_Text segment:_
=== Begin Enclosure ===
# Second Piola-Kirchoff Stress Tensor of Neo-Hookean solid at "zero deformation"

The strain energy of an incompressible Neo-Hookean solid is given as:

$$W = C_{10}(I_1 - 3)$$

Implying that at zero deformation $$W = 0$$, because $$F = I \implies C = F^TF = I \implies I_1 = 3$$

Strangely though, the second Piola-Kirchoff (2PK) stress is not zero

$$S_{ij} = 2 \frac{\partial W}{\partial I_1} \delta_{ij} = 2 C_{10} \delta_{ij}$$

Is this an artefact of the 2PK stress not having a physical interpretation, or is $$C_{10}$$ indicative of residual stress or have I done something wrong?

Following on from this, the 4th order material tensor, given by equation 45 in this article, appears to be always zero for a Neo-Hookean material because all derivatives (first and second order) are zero. This does not add up.
=== End Enclosure ===
_Instructions for the task:_ Reproduce word for word the passage of the Neo-Hookean stress question that opens with the words containing "Implying that at" and closes with "not add up.".

_Data section:_
=== Begin Enclosure ===
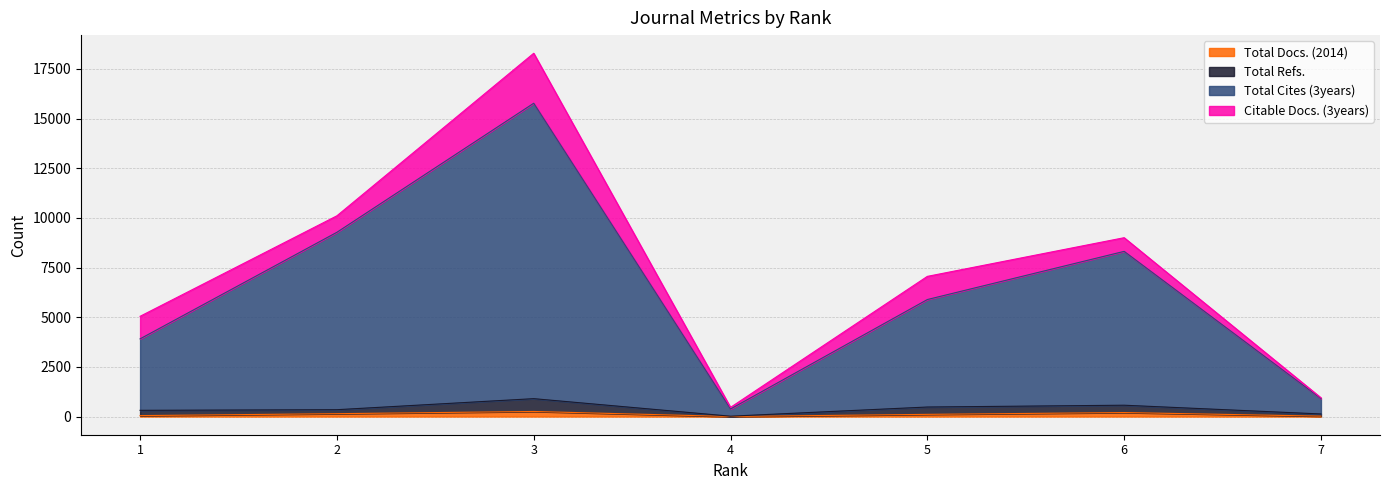

What is the difference between the maximum and minimum values in the Total Cites (3years) series?

15392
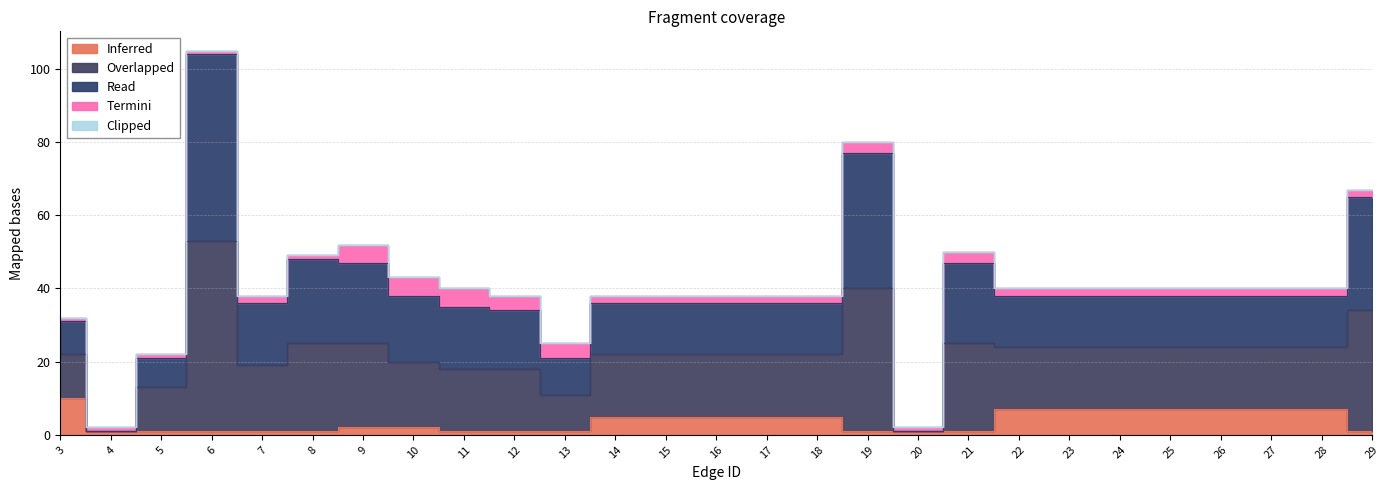

How many categories are shown in the chart?

27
=== End Enclosure ===
_Response area:_
Implying that at zero deformation $$W = 0$$, because $$F = I \implies C = F^TF = I \implies I_1 = 3$$

Strangely though, the second Piola-Kirchoff (2PK) stress is not zero

$$S_{ij} = 2 \frac{\partial W}{\partial I_1} \delta_{ij} = 2 C_{10} \delta_{ij}$$

Is this an artefact of the 2PK stress not having a physical interpretation, or is $$C_{10}$$ indicative of residual stress or have I done something wrong?

Following on from this, the 4th order material tensor, given by equation 45 in this article, appears to be always zero for a Neo-Hookean material because all derivatives (first and second order) are zero. This does not add up.